Title VI of the U.S. Civil Rights Act of 1964 spells it out for entities, which receive any monetary form of Federal assistance, in how they are to provide equal and comparable access to programs and activities to persons regardless of race, color, or national origin. For most people, the national origin portion is difficult to grasp simply because most people do not understand how a service or program could discriminate against people based on national origin. Some of the arguments I have heard is that language is a skill set, not necessarily a reflection of national origin. I would be a good example of this. Though my nation of origin is Korea, I now speak English as my primary language. The forces of assimilation and acculturation play significant roles in how an immigrant's linguistic skills evolve over time.

The most troubling aspect of my grandfather's death was learning how few people, including lawyers, knew about Title VI and that language interpretation for those with limited English proficiency was required by law in health and human services, whenever federal dollars were involved. As a Medicaid and Medicare recipient, my grandfather was entitled to language assistance, but never received it during the last 15 years of his life.

As a result of the circumstances of my grandfather's tragic death, I began this documentary film (amongourkin.org) as a means of highlighting the plight of many Asian Americans with limited-English proficiency and mental illness. They are often doubly discriminated against first based on disability in their culture of origin, and then discriminated against based on national origin by the broader English-dominant society.
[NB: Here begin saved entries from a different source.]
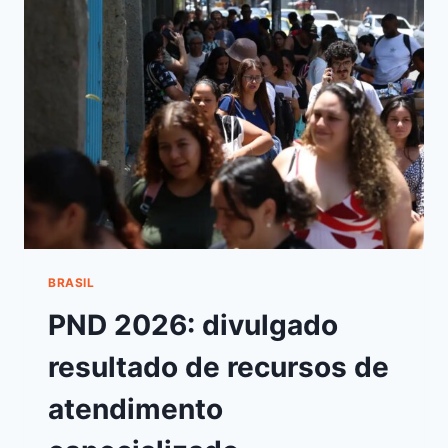
BRASIL
PND 2026: divulgado
resultado de recursos de
atendimento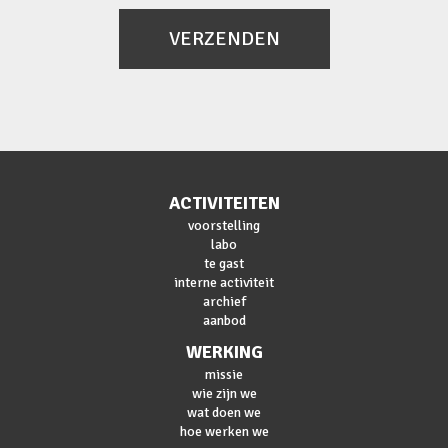
VERZENDEN
ACTIVITEITEN
voorstelling
labo
te gast
interne activiteit
archief
aanbod
WERKING
missie
wie zijn we
wat doen we
hoe werken we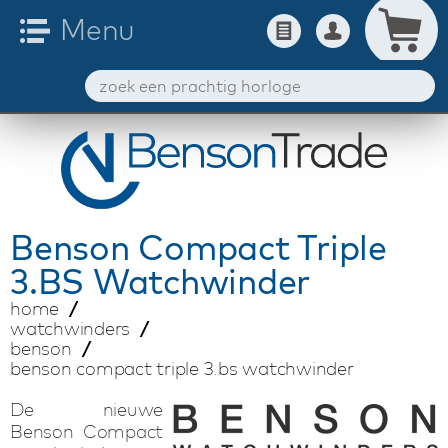
Benson
Compact Triple
3.BS Watchwinder
home
watchwinders
benson
benson compact triple 3.bs watchwinder
De nieuwe
Benson Compact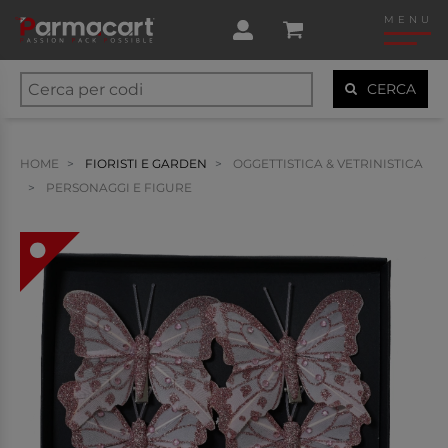
MENU
CERCA
HOME
FIORISTI E GARDEN
OGGETTISTICA & VETRINISTICA
PERSONAGGI E FIGURE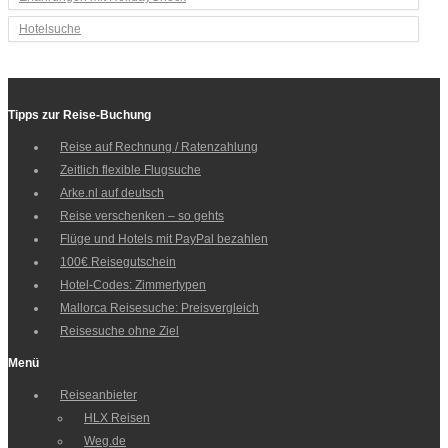
Hotelsuche
Tipps zur Reise-Buchung
Reise auf Rechnung / Ratenzahlung
Zeitlich flexible Flugsuche
Arke.nl auf deutsch
Reise verschenken – so gehts
Flüge und Hotels mit PayPal bezahlen
100€ Reisegutschein
Hotel-Codes: Zimmertypen
Mallorca Reisesuche: Preisvergleich
Reisesuche ohne Ziel
Menü
Reiseanbieter
HLX Reisen
Weg.de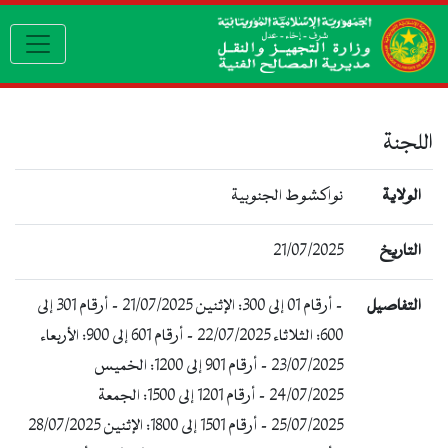
avigation
للجنة
الولاية
نواكشوط الجنوبية
التاريخ
21/07/2025
التفاصيل
- أرقام 01 إلى 300: الإثنين 21/07/2025 - أرقام 301 إلى
600: الثلاثاء 22/07/2025 - أرقام 601 إلى 900: الأربعاء
23/07/2025 - أرقام 901 إلى 1200: الخميس
24/07/2025 - أرقام 1201 إلى 1500: الجمعة
25/07/2025 - أرقام 1501 إلى 1800: الإثنين 28/07/2025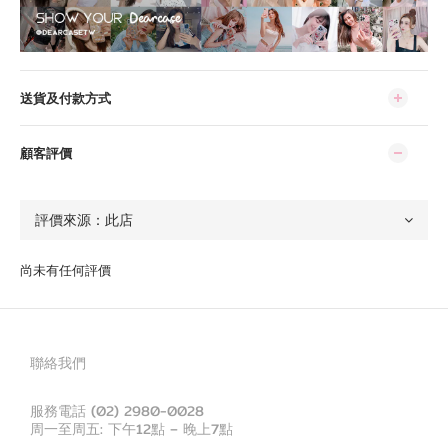
送貨及付款方式
顧客評價
尚未有任何評價
聯絡我們
服務電話 (02) 2980-0028
周一至周五: 下午12點 – 晚上7點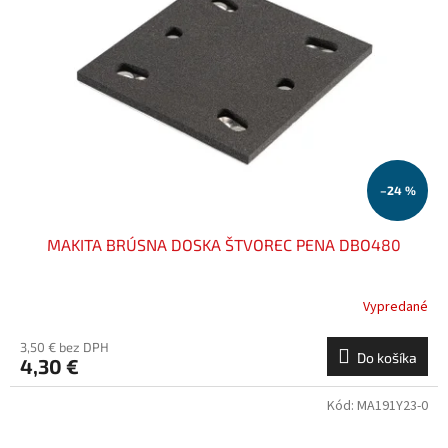
–24 %
MAKITA BRÚSNA DOSKA ŠTVOREC PENA DBO480
Vypredané
3,50 € bez DPH
Do košíka
4,30 €
Kód:
MA191Y23-0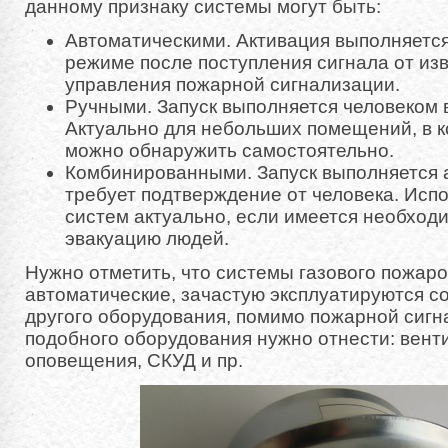
данному признаку системы могут быть:
Автоматическими. Активация выполняется
режиме после поступления сигнала от из
управления пожарной сигнализации.
Ручными. Запуск выполняется человеком 
Актуально для небольших помещений, в к
можно обнаружить самостоятельно.
Комбинированными. Запуск выполняется 
требует подтверждение от человека. Исп
систем актуально, если имеется необход
эвакуацию людей.
Нужно отметить, что системы газового пожаро
автоматические, зачастую эксплуатируются с
другого оборудования, помимо пожарной сигн
подобного оборудования нужно отнести: вент
оповещения, СКУД и пр.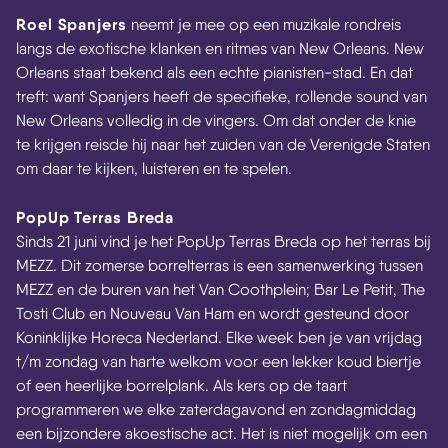
Roel Spanjers
neemt je mee op een muzikale rondreis
langs de exotische klanken en ritmes van New Orleans. New
Orleans staat bekend als een echte pianisten-stad. En dat
treft: want Spanjers heeft de specifieke, rollende sound van
New Orleans volledig in de vingers. Om dat onder de knie
te krijgen reisde hij naar het zuiden van de Verenigde Staten
om daar te kijken, luisteren en te spelen.
PopUp Terras Breda
Sinds 21 juni vind je het PopUp Terras Breda op het terras bij
MEZZ. Dit zomerse borrelterras is een samenwerking tussen
MEZZ en de buren van het Van Coothplein; Bar Le Petit, The
Tosti Club en Nouveau Van Ham en wordt gesteund door
Koninklijke Horeca Nederland. Elke week ben je van vrijdag
t/m zondag van harte welkom voor een lekker koud biertje
of een heerlijke borrelplank. Als kers op de taart
programmeren we elke zaterdagavond en zondagmiddag
een bijzondere akoestische act. Het is niet mogelijk om een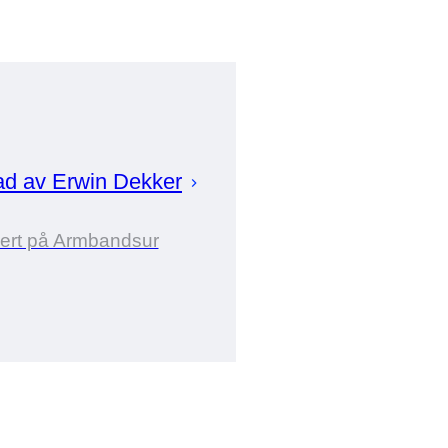
ad av
Erwin
Dekker
ert på Armbandsur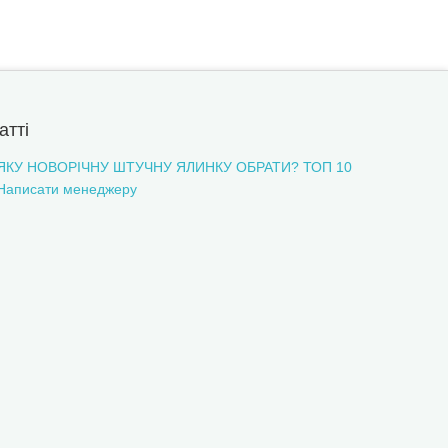
атті
ЯКУ НОВОРІЧНУ ШТУЧНУ ЯЛИНКУ ОБРАТИ? ТОП 10
Написати менеджеру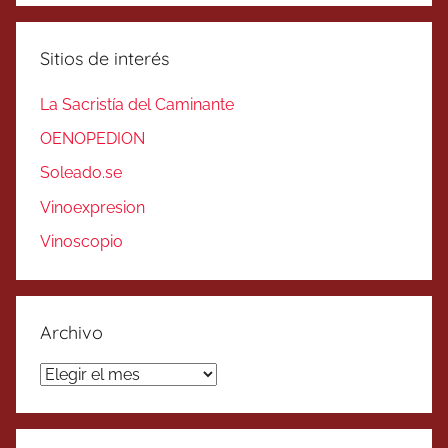
Sitios de interés
La Sacristía del Caminante
OENOPEDION
Soleado.se
Vinoexpresion
Vinoscopio
Archivo
Archivo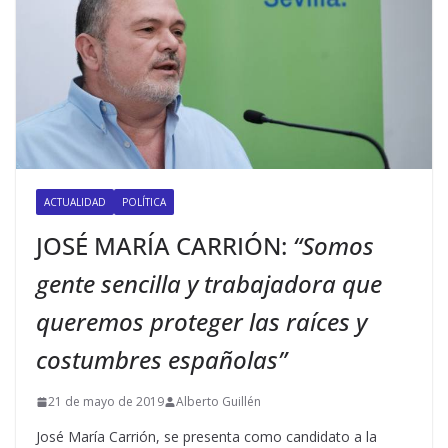
ACTUALIDAD
POLÍTICA
JOSÉ MARÍA CARRIÓN:
“Somos
gente sencilla y trabajadora que
queremos proteger las raíces y
costumbres españolas”
21 de mayo de 2019
Alberto Guillén
José María Carrión, se presenta como candidato a la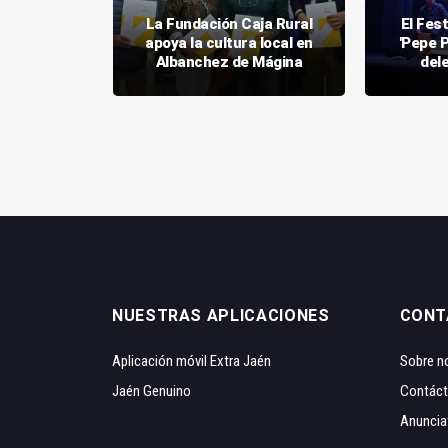
rá ser
La Fundación Caja Rural
El Fes
a Red de
apoya la cultura local en
'Pepe P
antinas
Albanchez de Mágina
dele
NUESTRAS APLICACIONES
CONT
Aplicación móvil Extra Jaén
Sobre n
Jaén Genuino
Contác
Anuncia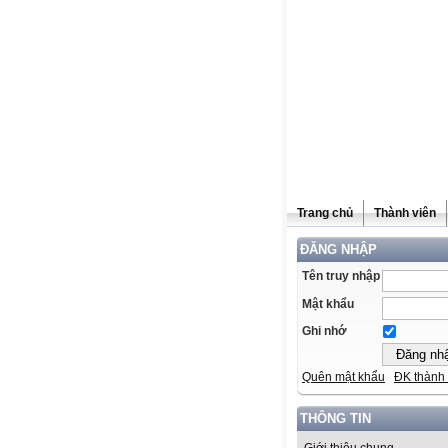
Trang chủ
Thành viên
ĐĂNG NHẬP
Tên truy nhập
Mật khẩu
Ghi nhớ
Quên mật khẩu
ĐK thành 
THÔNG TIN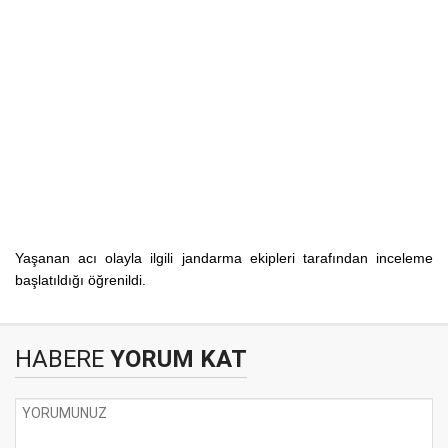
Yaşanan acı olayla ilgili jandarma ekipleri tarafından inceleme
başlatıldığı öğrenildi.
HABERE
YORUM KAT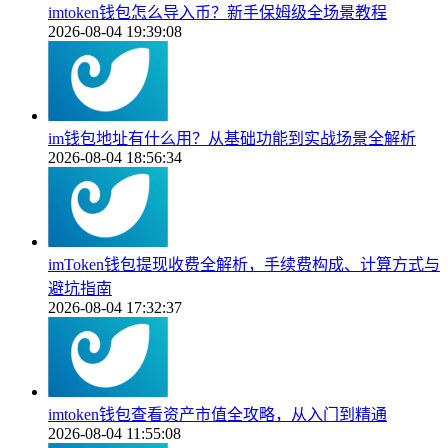
imtoken钱包怎么导入币？新手保姆级全场景教程
2026-08-04 19:39:08
im钱包地址有什么用？从基础功能到实战场景全解析
2026-08-04 18:56:34
imToken钱包提现收费全解析，手续费构成、计算方式与
避坑指南
2026-08-04 17:32:37
imtoken钱包查看资产市值全攻略，从入门到精通
2026-08-04 11:55:08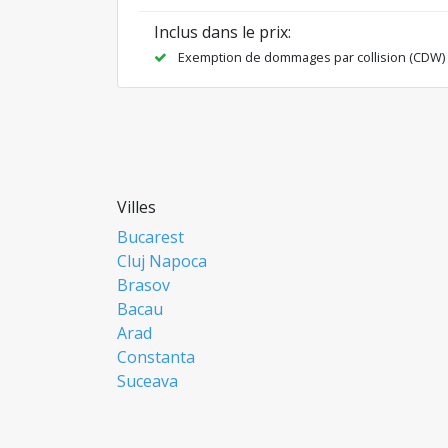
Inclus dans le prix:
Exemption de dommages par collision (CDW)
Villes
Bucarest
Cluj Napoca
Brasov
Bacau
Arad
Constanta
Suceava
Focsani
Ploiesti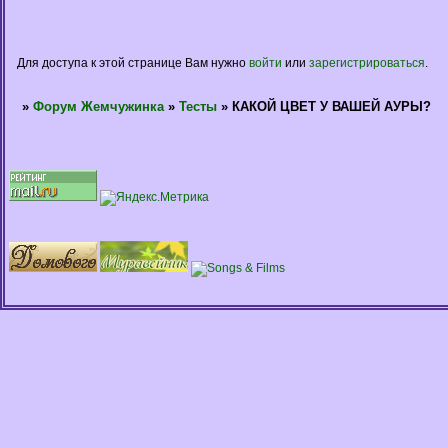
Для доступа к этой странице Вам нужно
войти
или
зарегистрироваться
.
»
Форум Жемчужинка
»
Тесты
»
КАКОЙ ЦВЕТ У ВАШЕЙ АУРЫ?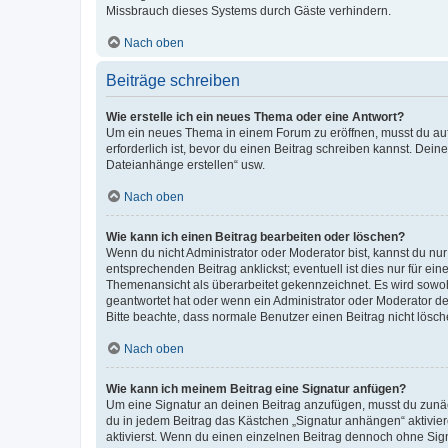
Missbrauch dieses Systems durch Gäste verhindern.
Nach oben
Beiträge schreiben
Wie erstelle ich ein neues Thema oder eine Antwort?
Um ein neues Thema in einem Forum zu eröffnen, musst du auf 
erforderlich ist, bevor du einen Beitrag schreiben kannst. Dein
Dateianhänge erstellen“ usw.
Nach oben
Wie kann ich einen Beitrag bearbeiten oder löschen?
Wenn du nicht Administrator oder Moderator bist, kannst du nu
entsprechenden Beitrag anklickst; eventuell ist dies nur für e
Themenansicht als überarbeitet gekennzeichnet. Es wird sowohl
geantwortet hat oder wenn ein Administrator oder Moderator dein
Bitte beachte, dass normale Benutzer einen Beitrag nicht lösc
Nach oben
Wie kann ich meinem Beitrag eine Signatur anfügen?
Um eine Signatur an deinen Beitrag anzufügen, musst du zunäch
du in jedem Beitrag das Kästchen „Signatur anhängen“ aktivi
aktivierst. Wenn du einen einzelnen Beitrag dennoch ohne Sign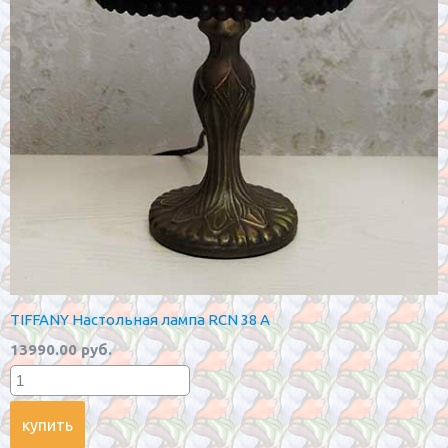
TIFFANY Настольная лампа RCN 38 A
13990.00 руб.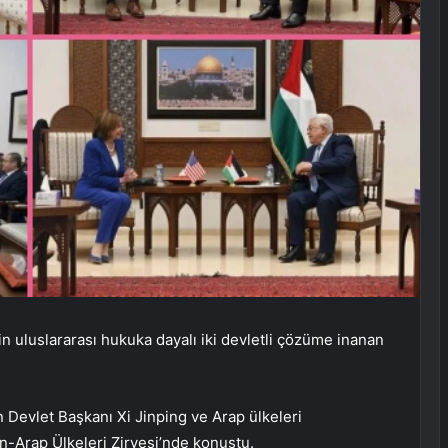
n uluslararası hukuka dayalı iki devletli çözüme inanan
n Devlet Başkanı Xi Jinping ve Arap ülkeleri
n-Arap Ülkeleri Zirvesi’nde konuştu.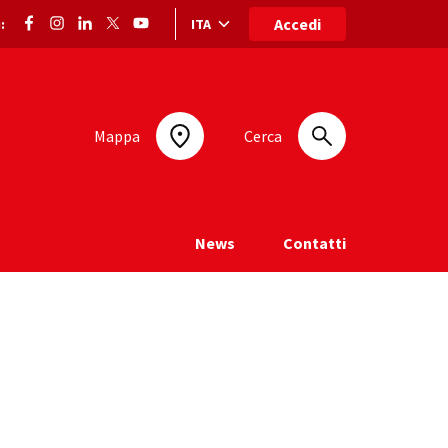
Accedi
ITA
:
Selezione lingua: lingua selezionata
Mappa
Cerca
News
Contatti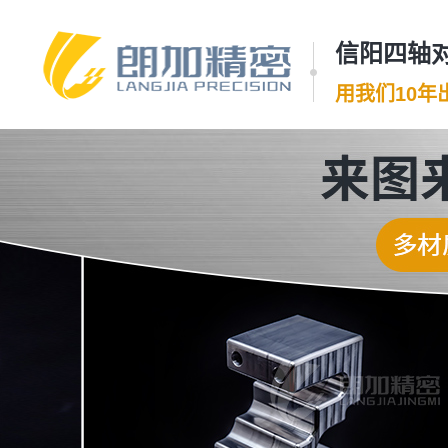
信阳四轴对
用我们10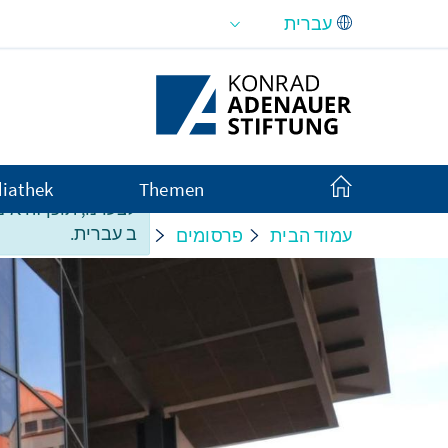
Skip to Main Content
iathek
Themen
לצערנו, תוכן זה אינ
ב עברית.
עמוד הבית
פרסומים
Monitor
orschung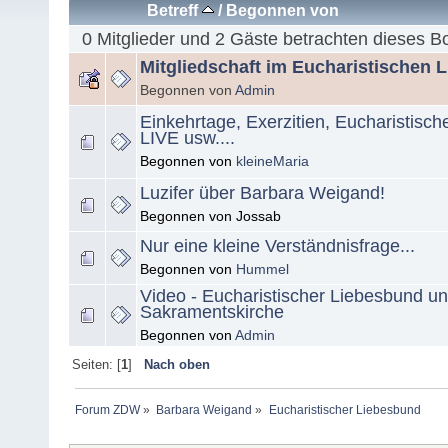
Betreff
/
Begonnen von
0 Mitglieder und 2 Gäste betrachten dieses B
Mitgliedschaft im Eucharistischen 
Begonnen von
Admin
Einkehrtage, Exerzitien, Eucharistisc
LIVE usw....
Begonnen von
kleineMaria
Luzifer über Barbara Weigand!
Begonnen von Jossab
Nur eine kleine Verständnisfrage...
Begonnen von
Hummel
Video - Eucharistischer Liebesbund un
Sakramentskirche
Begonnen von
Admin
Seiten: [
1
]
Nach oben
Forum ZDW
»
Barbara Weigand
»
Eucharistischer Liebesbund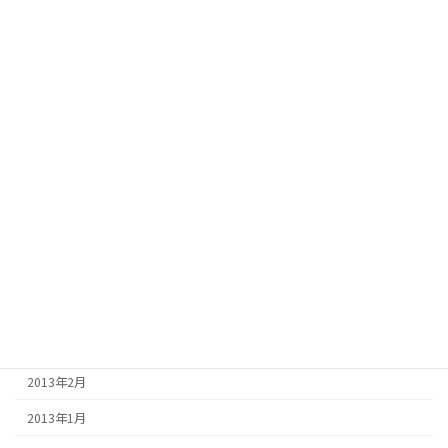
2013年12月
2013年11月
2013年10月
2013年9月
2013年8月
2013年7月
2013年6月
2013年5月
2013年4月
2013年3月
2013年2月
2013年1月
For many limited-English proficient Americans who speak a primary language other than English, he/she may not be aware of their rights and, as a result of their limited English proficiency, have a limited capacity to assert their linguistic needs in healthcare settings. My grandfather, as a recipient of Medicaid and Social Security Disability Insurance, was definitely entitled to interpretation services at every point of contact per Standard 4 of the National Standards for Culturally and Linguistically Appropriate Services (CLAS).

 

Many health agencies have difficulties meeting their criteria for a myriad of reasons, including the costs of having a interpreters on staff and the sheer number of foreign languages spoken by patients in a given healthcare setting. However, the current research indicates that less than .5% is required to implement interpretative services and the costs in the long-term are actually reduced with linguistically appropriate care due to the resulting efficiency of health care, which allows the patient meaningful participation. It makes sense. When trust and authenticity are high in doctor-patient relationship, health outcomes are highly favorable. Health inequities contribute greatly to the escalating costs of healthcare.